Finally, designers can also take the "full-custom" route in implementing an ASIC. In this case, an individual description of each transistor occurs in building the circuit. A "full-custom" implementation may function five times faster than a "standard-cell" implementation. The "standard-cell" implementation can usually be implemented quite a bit quicker and with less risk of errors, than the "full-custom" choice.
As feature sizes have shrunk and design tools improved over the years, the maximum complexity (and hence functionality) has increased from 5000 gates to 20 million or more. Modern ASICs often include 32-bit processors and other large building-blocks. Many people refer to such an ASIC as a SoC - System on a Chip.
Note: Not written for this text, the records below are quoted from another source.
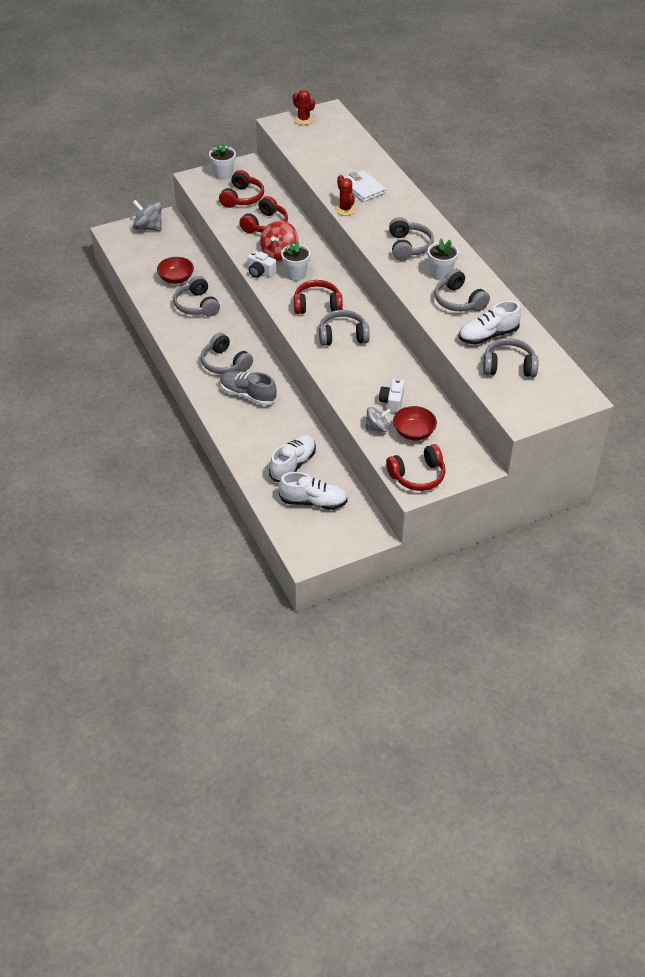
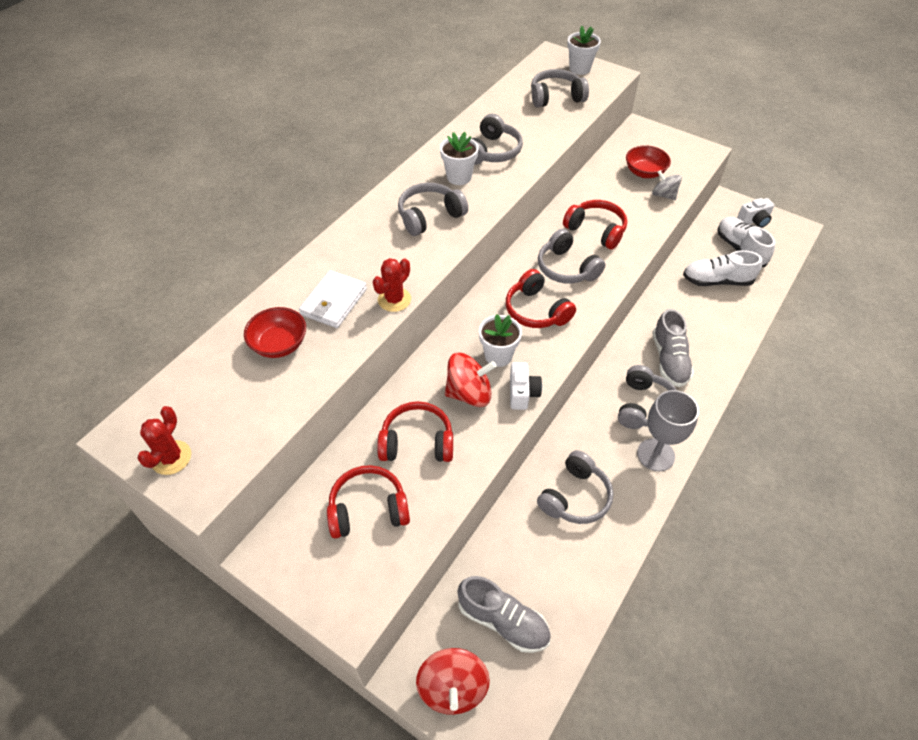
camera: 120 degrees left, 5 degrees up
(148, 227) = (453, 688): grey spinning top -> red spinning top
(160, 253) = (503, 621): none -> grey shoe
(176, 279) = (544, 558): red bowl -> red bowl (279, 344)
(190, 349) = (655, 455): none -> grey goblet
(223, 175) = (318, 575): white flower pot -> white flower pot (579, 69)
(392, 402) = (623, 198): white camera -> white camera (754, 221)
(417, 476) = (688, 154): red headphones -> red headphones (596, 230)
(488, 335) = (526, 119): white shoe -> none
(508, 366) = (556, 97): grey headphones -> grey headphones turned 105 degrees clockwise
The use of intellectual property (IP) in ASICs has become a growing trend. Many ASIC houses have had standard cell libraries for years. However IP takes the reuse of designs to a new level. Designers of most complex digital ICs now utilise computer languages that describe electronics rather than code. Many organizations now sell tested functional blocks written in these languages. For example, one can purchase CPUs, ethernet or telephone interfaces.
For smaller designs and/or lower production volumes, ASICs have started to become a less attractive solution, as field-programmable gate arrays (FPGAs) grow larger, faster and more capable. Some SoCs consist of a microprocessor, various types of memory and a large FPGA.
So having said, this blog is dedicated to Digital Electronics, VLSI, ASICs, SOCs etc.